第75期 #3

東京タワー

 この春、上京することになった。
 それは新たな暮らしに胸を躍らせるようなキラキラしたものではなかった。通訳の勉強をするために留学をしたいという小学生のころからの夢は消えた。
 ぽかぽかとした陽気に包まれた駅のホームには私だけがポツンと立っていた。
 三か月前母さんががんで亡くなり、もともと母子家庭だった私の家はまだ弟と私の二人だけになった。母さんがいない家は妙に広く感じた。アナウンスが流れて、東京行きの列車がホームに到着した。12歳の弟を祖父母の家に預けて私は一人、誰の見送りもなく東京へと向かう列車に乗り込んだ。
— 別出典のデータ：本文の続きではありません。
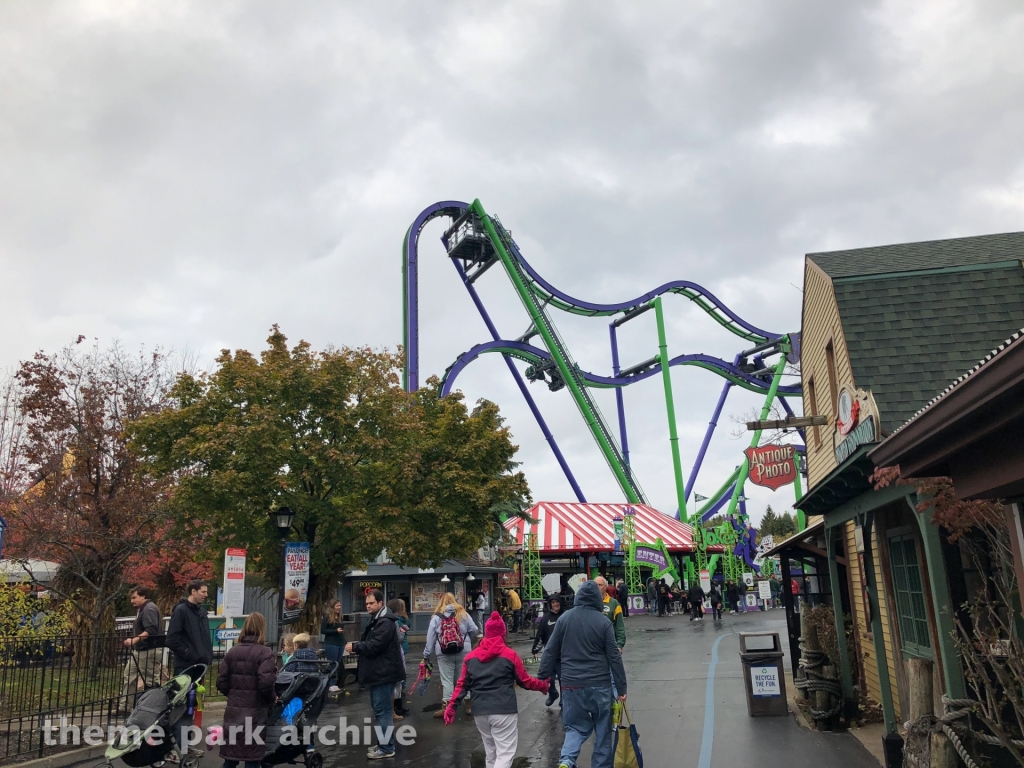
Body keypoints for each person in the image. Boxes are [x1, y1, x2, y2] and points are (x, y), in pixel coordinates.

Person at [443, 612, 549, 768]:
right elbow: (525, 681)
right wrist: (543, 686)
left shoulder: (470, 657)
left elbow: (462, 685)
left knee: (491, 753)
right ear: (503, 633)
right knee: (505, 754)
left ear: (486, 633)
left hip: (480, 711)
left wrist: (451, 707)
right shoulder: (510, 655)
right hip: (503, 709)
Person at [539, 580, 627, 768]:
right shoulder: (603, 622)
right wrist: (621, 688)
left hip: (571, 684)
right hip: (600, 685)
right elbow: (614, 657)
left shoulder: (564, 619)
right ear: (597, 599)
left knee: (575, 727)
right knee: (603, 731)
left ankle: (567, 760)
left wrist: (542, 677)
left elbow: (550, 650)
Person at [345, 589, 405, 760]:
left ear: (381, 603)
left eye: (371, 603)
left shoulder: (384, 621)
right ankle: (383, 744)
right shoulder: (380, 619)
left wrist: (356, 647)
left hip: (382, 673)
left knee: (383, 711)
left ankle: (386, 747)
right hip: (381, 672)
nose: (368, 606)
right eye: (366, 604)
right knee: (381, 710)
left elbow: (375, 645)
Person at [216, 612, 277, 768]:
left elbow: (221, 681)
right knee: (252, 757)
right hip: (255, 711)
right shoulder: (265, 653)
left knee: (230, 757)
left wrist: (233, 695)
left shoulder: (232, 652)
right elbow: (266, 682)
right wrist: (272, 698)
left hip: (234, 711)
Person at [165, 580, 214, 761]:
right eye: (202, 591)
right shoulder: (181, 611)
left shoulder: (201, 612)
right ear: (193, 591)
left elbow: (204, 638)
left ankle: (184, 745)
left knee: (191, 707)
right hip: (185, 667)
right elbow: (171, 639)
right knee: (181, 706)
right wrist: (190, 654)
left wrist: (206, 656)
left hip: (199, 667)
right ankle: (174, 748)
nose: (205, 594)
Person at [423, 592, 478, 719]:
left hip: (443, 652)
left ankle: (447, 709)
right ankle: (468, 706)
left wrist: (426, 655)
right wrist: (467, 639)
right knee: (463, 679)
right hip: (463, 651)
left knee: (447, 680)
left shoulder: (437, 617)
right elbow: (474, 629)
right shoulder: (463, 613)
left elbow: (430, 638)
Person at [119, 586, 163, 712]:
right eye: (131, 598)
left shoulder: (149, 609)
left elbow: (151, 629)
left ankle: (152, 708)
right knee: (129, 676)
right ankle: (125, 707)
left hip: (149, 650)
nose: (131, 601)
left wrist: (134, 640)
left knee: (150, 681)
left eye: (134, 597)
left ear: (143, 596)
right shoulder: (142, 609)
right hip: (140, 650)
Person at [531, 596, 563, 706]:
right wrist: (535, 649)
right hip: (550, 655)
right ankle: (552, 693)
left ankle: (564, 701)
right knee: (547, 678)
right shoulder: (546, 619)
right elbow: (540, 635)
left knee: (564, 679)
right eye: (553, 602)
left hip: (563, 655)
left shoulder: (565, 616)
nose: (555, 604)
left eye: (557, 602)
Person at [387, 598, 411, 719]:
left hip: (392, 652)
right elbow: (399, 638)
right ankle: (394, 709)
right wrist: (402, 631)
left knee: (396, 683)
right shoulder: (395, 620)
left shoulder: (383, 619)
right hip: (396, 652)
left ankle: (396, 707)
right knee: (397, 681)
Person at [320, 598, 345, 694]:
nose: (339, 607)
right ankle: (331, 683)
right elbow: (323, 630)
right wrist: (335, 631)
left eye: (340, 605)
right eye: (337, 606)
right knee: (332, 663)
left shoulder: (339, 617)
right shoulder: (327, 617)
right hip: (331, 643)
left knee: (338, 663)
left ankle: (335, 683)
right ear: (332, 607)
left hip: (340, 642)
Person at [593, 577, 625, 650]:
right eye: (596, 585)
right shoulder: (589, 603)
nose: (598, 587)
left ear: (606, 586)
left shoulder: (614, 604)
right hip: (593, 646)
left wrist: (620, 645)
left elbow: (620, 626)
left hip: (609, 645)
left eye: (600, 585)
 今まで一度も東京へは行ったことがなかったから、東京タワーはひどく高くみえるだろうと私は思っていた。なぜだかわからないけれど、私はそのときもう2度とここに戻ってはこない気がした。それじゃあ何のために高校を中退してまで東京まで行かなくてはならないのかと、よく分からない感覚に囚われていた。今まで感じたことないような変な感じのする感覚だった。
 『自分の好きなように生きなさい』。自分の死を告げるかのように、青白くなった顔で必死に笑いながら母さんは息をひきとった。それはとても静かで、母さんはまるでおやすみ、と寝るかのようだった。人が生まれてくるには大変な時間と力がいるのに、消えていくのはあっけないんだな、と私は拍子抜けした。
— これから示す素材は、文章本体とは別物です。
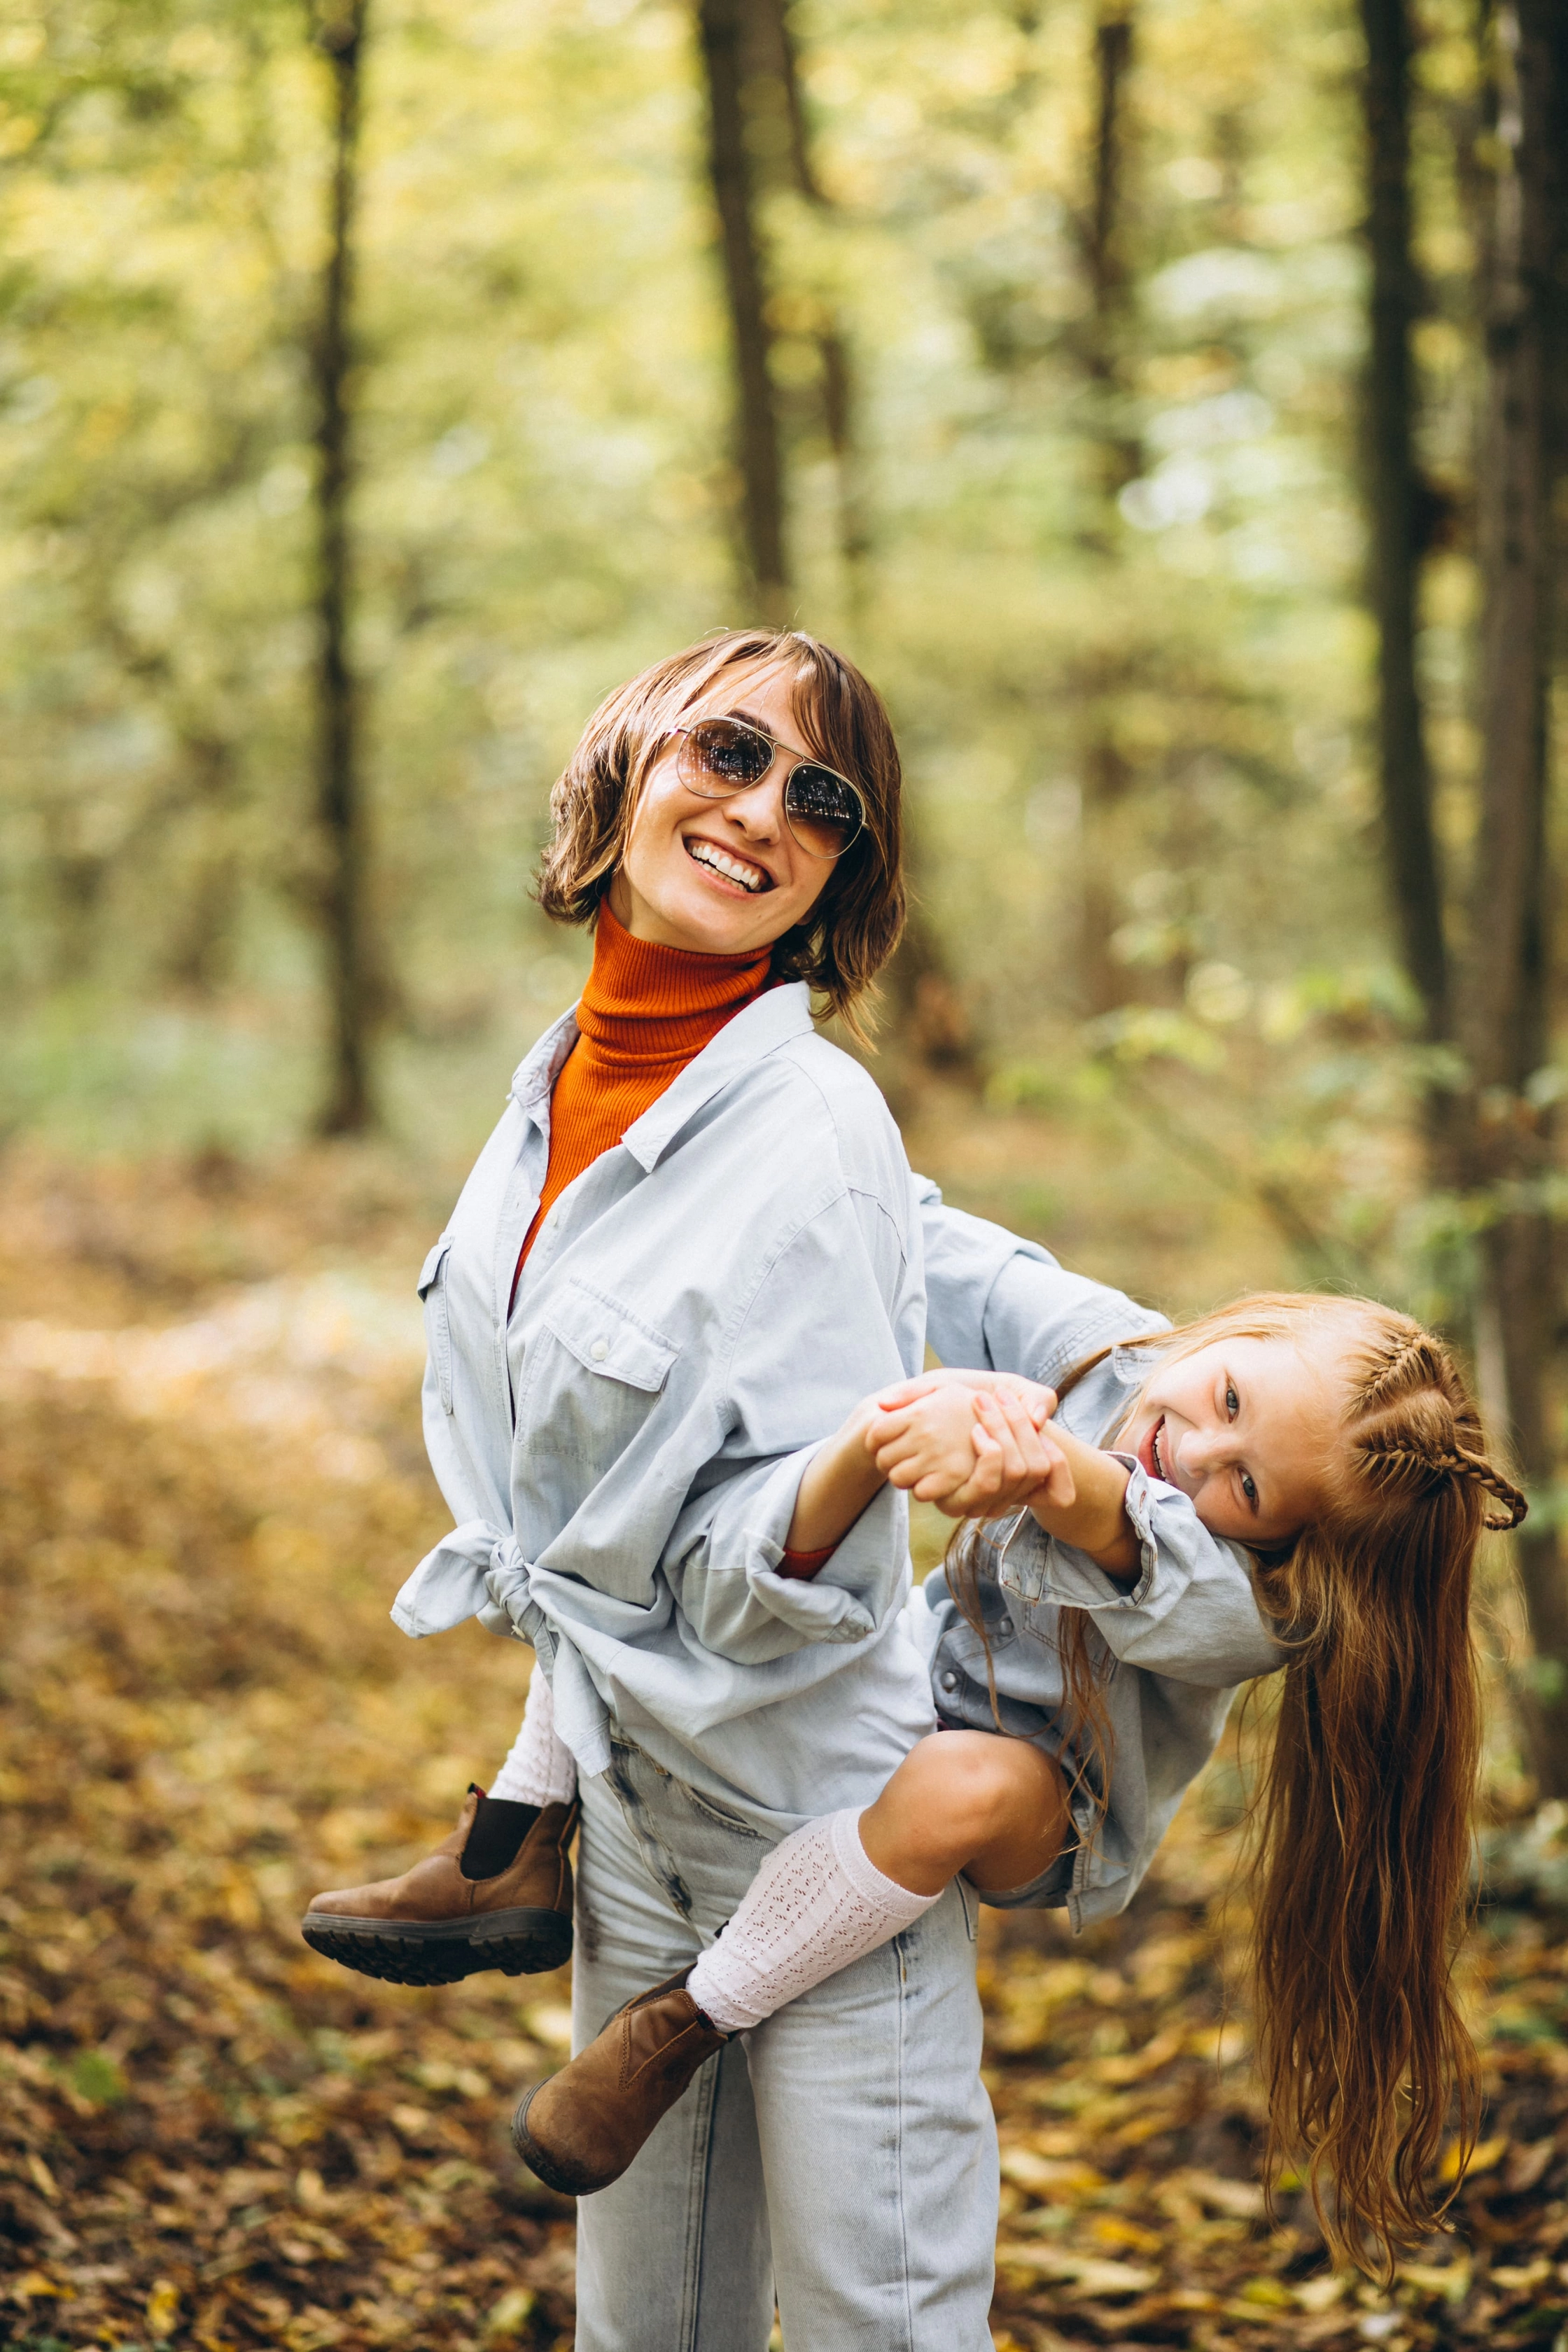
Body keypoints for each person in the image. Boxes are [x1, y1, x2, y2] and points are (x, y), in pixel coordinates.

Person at [307, 626, 1034, 2351]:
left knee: (884, 2325)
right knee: (647, 2327)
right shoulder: (547, 1087)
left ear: (837, 874)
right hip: (625, 1816)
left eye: (822, 797)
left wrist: (857, 1462)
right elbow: (563, 1507)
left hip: (817, 1822)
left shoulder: (814, 1128)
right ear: (632, 762)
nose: (762, 809)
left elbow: (780, 1575)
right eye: (726, 752)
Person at [491, 1289, 1521, 2276]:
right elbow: (927, 1240)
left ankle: (682, 2024)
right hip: (911, 1664)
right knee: (680, 1511)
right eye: (1232, 1399)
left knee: (957, 1784)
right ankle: (515, 1830)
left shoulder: (1256, 1605)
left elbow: (1128, 1526)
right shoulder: (1113, 1355)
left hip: (1047, 1795)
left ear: (1284, 1542)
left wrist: (1022, 1456)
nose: (1199, 1450)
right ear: (1250, 1326)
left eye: (1247, 1488)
 ただそのとき、頭の中にあった母さんとの記憶が一瞬で消えて、思い出に変わっていく気がした。タイヤからシューッと空気が抜けていくみたいに体中の空気がぬけて、人間じゃなくなっていく気がした。
 人は何のために生きるのだろうか。
 そして、私はどうして今ここにいるのか。
 毎日大切な人が隣にいて、温かい布団で寝て、たまにはおいしいものを食べて、私の好きだと思うことをして生きていればいい。ただ人が生きるのに理由はいらなくて、人は、私は、幸せになりたいだけなのだ。
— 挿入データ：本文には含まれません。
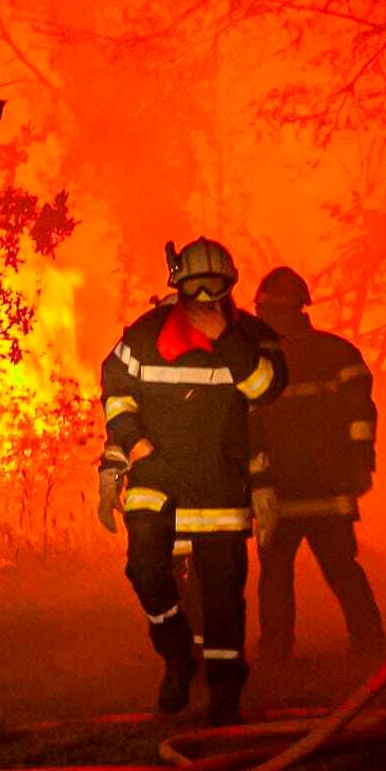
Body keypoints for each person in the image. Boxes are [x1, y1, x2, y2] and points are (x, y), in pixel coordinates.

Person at [96, 237, 286, 725]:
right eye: (194, 285)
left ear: (230, 286)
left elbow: (265, 391)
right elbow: (115, 388)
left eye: (215, 285)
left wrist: (224, 338)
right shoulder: (144, 335)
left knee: (223, 596)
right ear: (176, 286)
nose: (204, 295)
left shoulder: (252, 339)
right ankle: (177, 656)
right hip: (156, 478)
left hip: (220, 484)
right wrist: (131, 448)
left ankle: (224, 691)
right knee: (144, 570)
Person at [247, 266, 386, 666]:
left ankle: (276, 652)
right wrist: (361, 464)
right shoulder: (339, 354)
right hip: (326, 489)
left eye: (264, 312)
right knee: (342, 569)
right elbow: (362, 415)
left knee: (276, 576)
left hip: (280, 493)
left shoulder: (256, 365)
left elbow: (248, 427)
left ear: (278, 313)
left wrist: (256, 484)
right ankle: (369, 641)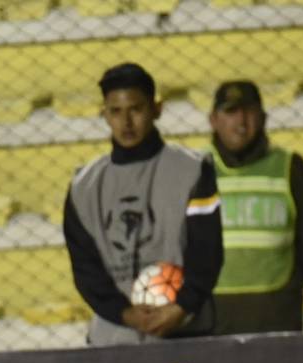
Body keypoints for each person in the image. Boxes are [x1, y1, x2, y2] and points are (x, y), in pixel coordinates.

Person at [63, 62, 223, 345]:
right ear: (104, 114)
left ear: (156, 109)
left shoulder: (193, 170)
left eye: (135, 109)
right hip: (113, 338)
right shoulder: (83, 187)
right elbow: (86, 269)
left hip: (186, 332)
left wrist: (181, 308)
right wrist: (126, 314)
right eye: (115, 111)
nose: (126, 122)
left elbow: (207, 251)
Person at [207, 80, 303, 334]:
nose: (241, 122)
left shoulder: (290, 167)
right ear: (213, 120)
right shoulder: (195, 169)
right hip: (211, 318)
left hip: (275, 316)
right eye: (231, 112)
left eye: (249, 112)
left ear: (263, 118)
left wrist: (288, 286)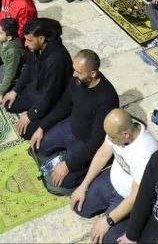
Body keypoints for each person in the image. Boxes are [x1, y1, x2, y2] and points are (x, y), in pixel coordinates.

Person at [33, 50, 120, 194]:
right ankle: (66, 155)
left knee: (63, 182)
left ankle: (85, 164)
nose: (73, 74)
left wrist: (69, 165)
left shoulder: (107, 98)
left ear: (93, 74)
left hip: (86, 141)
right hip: (71, 126)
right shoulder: (78, 81)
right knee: (40, 146)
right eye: (74, 70)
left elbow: (97, 141)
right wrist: (42, 127)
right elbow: (64, 105)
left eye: (79, 72)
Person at [71, 108, 158, 244]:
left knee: (106, 239)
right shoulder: (118, 129)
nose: (109, 139)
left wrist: (108, 220)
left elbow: (136, 197)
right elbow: (102, 154)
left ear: (126, 135)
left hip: (128, 198)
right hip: (111, 181)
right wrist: (83, 186)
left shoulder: (147, 153)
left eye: (112, 137)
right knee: (78, 207)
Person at [3, 18, 72, 139]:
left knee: (25, 132)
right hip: (37, 90)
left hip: (53, 100)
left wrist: (31, 115)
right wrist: (15, 90)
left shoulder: (57, 60)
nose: (25, 44)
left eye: (29, 40)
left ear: (41, 39)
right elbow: (28, 69)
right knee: (9, 103)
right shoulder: (36, 48)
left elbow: (50, 95)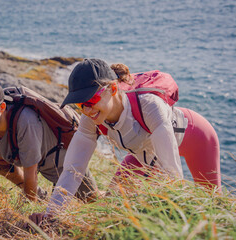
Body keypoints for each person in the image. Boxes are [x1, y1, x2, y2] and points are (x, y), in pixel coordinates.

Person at [29, 58, 221, 223]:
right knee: (111, 206)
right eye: (80, 104)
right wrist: (51, 216)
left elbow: (172, 173)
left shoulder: (149, 106)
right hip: (144, 155)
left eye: (90, 100)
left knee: (213, 205)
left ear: (112, 88)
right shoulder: (91, 119)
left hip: (197, 137)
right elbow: (73, 170)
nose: (87, 110)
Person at [0, 80, 98, 202]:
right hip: (33, 159)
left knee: (93, 200)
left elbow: (31, 173)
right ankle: (39, 196)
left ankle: (116, 195)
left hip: (64, 163)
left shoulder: (26, 121)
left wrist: (27, 210)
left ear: (2, 107)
 失うものなどない。失くして困るものなんてないと思っていた。
 私はこの春、大きなものを二つも失くした。
 ふいに携帯電話を覗きこむ。もちろん着信履歴も新着メールもない。孤独になったときひとは、誰かを求めたくなる。
 窓から見える桜が満開で嫌になるほど外は眩しくて、少しだけこれからの生活に期待したくなる。私はどうやって明日を生きていくのだろう。
 外には無数の桜の花びらで霞んだ、東京タワーが見えた。